Kabid Kedaruratan dan Logistik BPBD Gunungkidul, Edy Winarta menyebut Kalurahan Jurangjero dan Tancep di Ngawen yang terdampak paling parah.

"Pasalnya, akibat dari banjir dan longsor ini ada sejumlah warga mengungsi karena rumahnya penuh material longsoran," kata Edy kepada wartawan, Rabu (18/2/2026).

Terkait jumlah pengungsi, Edy mengatakan jumlahnya mencapai puluhan kepala keluarga (KK). Pengungsi terbanyak disebut berasal dari Jurangjero.

"Untuk pengungsi di Jurangjero sekitar 25 KK dan sudah menempati Balai Pedukuhan Wonosari. Lalu untuk di Tancep ada sekitar 10 KK mengungsi dan untuk sementara menempati Balai Kalurahan," ujarnya.

Edy menyebut tidak ada korban jiwa dalam peristiwa ini. Menurutnya, paling banyak kerugian materi.

"Korban jiwa nihil, hanya kerugian materi karena banyak rumah warga yang terkena material longsoran," ucapnya.

Sementara itu, Panewu Ngawen Agus Sumaryono mengatakan, bahwa awalnya terjadi hujan pada Selasa (17/2) siang. Selanjutnya, sekitar pukul 16.00 WIB bukit di dekat permukiman warga longsor.
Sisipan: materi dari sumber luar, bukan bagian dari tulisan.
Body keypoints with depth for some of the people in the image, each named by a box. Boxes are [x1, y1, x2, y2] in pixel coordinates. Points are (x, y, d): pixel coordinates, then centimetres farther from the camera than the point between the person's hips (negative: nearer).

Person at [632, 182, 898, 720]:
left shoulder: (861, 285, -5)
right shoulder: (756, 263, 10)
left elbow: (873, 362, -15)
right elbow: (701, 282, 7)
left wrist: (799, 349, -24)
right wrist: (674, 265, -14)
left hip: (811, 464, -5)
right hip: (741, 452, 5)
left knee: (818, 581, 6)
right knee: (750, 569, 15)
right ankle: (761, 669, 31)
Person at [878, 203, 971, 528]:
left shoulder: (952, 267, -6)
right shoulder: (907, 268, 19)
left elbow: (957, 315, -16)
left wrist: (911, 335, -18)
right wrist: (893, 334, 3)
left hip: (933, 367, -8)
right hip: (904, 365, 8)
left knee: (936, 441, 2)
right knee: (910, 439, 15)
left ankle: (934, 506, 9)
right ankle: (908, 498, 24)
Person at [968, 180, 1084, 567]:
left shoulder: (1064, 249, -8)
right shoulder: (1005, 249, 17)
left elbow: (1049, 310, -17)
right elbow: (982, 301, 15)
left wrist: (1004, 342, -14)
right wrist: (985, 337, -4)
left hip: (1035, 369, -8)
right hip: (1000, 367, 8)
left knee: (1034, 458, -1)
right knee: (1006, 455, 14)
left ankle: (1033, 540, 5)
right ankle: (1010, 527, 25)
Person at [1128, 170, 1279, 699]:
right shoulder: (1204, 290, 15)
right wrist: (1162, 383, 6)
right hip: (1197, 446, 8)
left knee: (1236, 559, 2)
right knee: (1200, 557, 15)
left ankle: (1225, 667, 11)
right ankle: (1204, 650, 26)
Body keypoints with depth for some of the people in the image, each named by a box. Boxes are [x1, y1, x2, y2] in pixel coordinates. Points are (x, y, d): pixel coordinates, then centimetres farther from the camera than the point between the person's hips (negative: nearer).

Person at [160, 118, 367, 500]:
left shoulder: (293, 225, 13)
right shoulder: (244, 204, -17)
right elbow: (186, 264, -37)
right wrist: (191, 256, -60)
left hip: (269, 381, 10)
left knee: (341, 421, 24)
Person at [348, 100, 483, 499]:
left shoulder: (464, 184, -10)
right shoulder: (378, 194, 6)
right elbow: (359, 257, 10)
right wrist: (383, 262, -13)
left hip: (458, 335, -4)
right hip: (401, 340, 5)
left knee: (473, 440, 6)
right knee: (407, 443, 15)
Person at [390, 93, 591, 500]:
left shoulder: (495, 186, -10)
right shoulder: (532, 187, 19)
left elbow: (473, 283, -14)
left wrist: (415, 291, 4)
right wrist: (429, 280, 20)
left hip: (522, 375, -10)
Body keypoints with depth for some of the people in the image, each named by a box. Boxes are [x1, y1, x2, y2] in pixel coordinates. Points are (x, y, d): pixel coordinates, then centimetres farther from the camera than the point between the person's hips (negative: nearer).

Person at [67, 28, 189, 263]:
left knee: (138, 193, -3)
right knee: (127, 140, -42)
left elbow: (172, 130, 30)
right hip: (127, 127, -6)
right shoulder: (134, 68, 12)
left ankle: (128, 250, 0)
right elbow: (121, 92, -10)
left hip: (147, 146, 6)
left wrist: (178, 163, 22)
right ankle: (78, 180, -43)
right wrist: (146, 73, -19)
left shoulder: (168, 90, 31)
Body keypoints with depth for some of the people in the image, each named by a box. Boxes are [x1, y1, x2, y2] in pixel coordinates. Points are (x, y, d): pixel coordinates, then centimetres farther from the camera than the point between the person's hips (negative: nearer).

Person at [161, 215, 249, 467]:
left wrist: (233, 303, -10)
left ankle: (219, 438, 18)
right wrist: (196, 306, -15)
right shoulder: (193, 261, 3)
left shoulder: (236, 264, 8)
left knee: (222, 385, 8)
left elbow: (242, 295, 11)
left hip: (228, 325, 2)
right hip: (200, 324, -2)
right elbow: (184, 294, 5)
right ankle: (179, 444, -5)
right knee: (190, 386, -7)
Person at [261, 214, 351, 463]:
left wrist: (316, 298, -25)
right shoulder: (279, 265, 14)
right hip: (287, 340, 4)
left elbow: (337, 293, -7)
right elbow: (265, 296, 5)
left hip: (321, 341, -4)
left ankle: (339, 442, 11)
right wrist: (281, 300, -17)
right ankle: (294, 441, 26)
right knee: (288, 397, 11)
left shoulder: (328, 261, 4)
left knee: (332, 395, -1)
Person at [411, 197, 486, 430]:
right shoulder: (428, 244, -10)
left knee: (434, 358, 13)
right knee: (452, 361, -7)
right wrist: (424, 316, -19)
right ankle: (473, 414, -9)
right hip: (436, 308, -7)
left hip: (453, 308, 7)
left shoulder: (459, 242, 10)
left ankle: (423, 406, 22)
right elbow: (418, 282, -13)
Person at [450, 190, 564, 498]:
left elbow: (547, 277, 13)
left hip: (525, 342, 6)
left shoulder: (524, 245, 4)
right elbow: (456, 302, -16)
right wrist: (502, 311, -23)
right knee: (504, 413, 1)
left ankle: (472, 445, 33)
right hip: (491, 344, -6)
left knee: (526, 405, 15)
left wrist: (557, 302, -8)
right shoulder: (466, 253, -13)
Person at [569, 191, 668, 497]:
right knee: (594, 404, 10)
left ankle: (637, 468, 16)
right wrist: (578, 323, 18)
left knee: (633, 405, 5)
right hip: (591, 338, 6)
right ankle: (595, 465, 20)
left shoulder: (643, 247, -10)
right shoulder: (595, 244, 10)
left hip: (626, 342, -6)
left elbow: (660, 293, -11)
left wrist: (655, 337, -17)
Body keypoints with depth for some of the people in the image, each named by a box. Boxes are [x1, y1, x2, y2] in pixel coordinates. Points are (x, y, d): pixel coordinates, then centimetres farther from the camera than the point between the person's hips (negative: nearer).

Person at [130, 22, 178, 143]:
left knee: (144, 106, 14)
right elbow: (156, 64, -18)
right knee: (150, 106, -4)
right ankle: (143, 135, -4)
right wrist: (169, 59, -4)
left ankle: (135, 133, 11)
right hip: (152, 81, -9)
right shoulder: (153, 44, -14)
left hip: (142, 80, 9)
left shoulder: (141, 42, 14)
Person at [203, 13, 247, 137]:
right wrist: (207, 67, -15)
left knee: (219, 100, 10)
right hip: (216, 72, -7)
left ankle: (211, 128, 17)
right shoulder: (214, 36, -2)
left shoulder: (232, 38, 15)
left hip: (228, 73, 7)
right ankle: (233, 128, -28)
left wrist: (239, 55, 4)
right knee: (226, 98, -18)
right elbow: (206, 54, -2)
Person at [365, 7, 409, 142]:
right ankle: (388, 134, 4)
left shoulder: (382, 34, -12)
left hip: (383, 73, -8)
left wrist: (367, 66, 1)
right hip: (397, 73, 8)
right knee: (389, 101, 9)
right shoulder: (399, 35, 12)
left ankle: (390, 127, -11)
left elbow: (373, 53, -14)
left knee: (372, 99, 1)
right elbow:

"Karena hujan deras, material longsoran berupa tanah, batu dan pohon tumbang terbawa aliran air dan mengarah ke permukiman warga," kata Agus.

Menyoal jumlah rumah yang rusak, Agus mengungkapkan ada belasan unit. Namun, jumlah itu masih bersifat sementara karena pihaknya masih melakukan pendataan.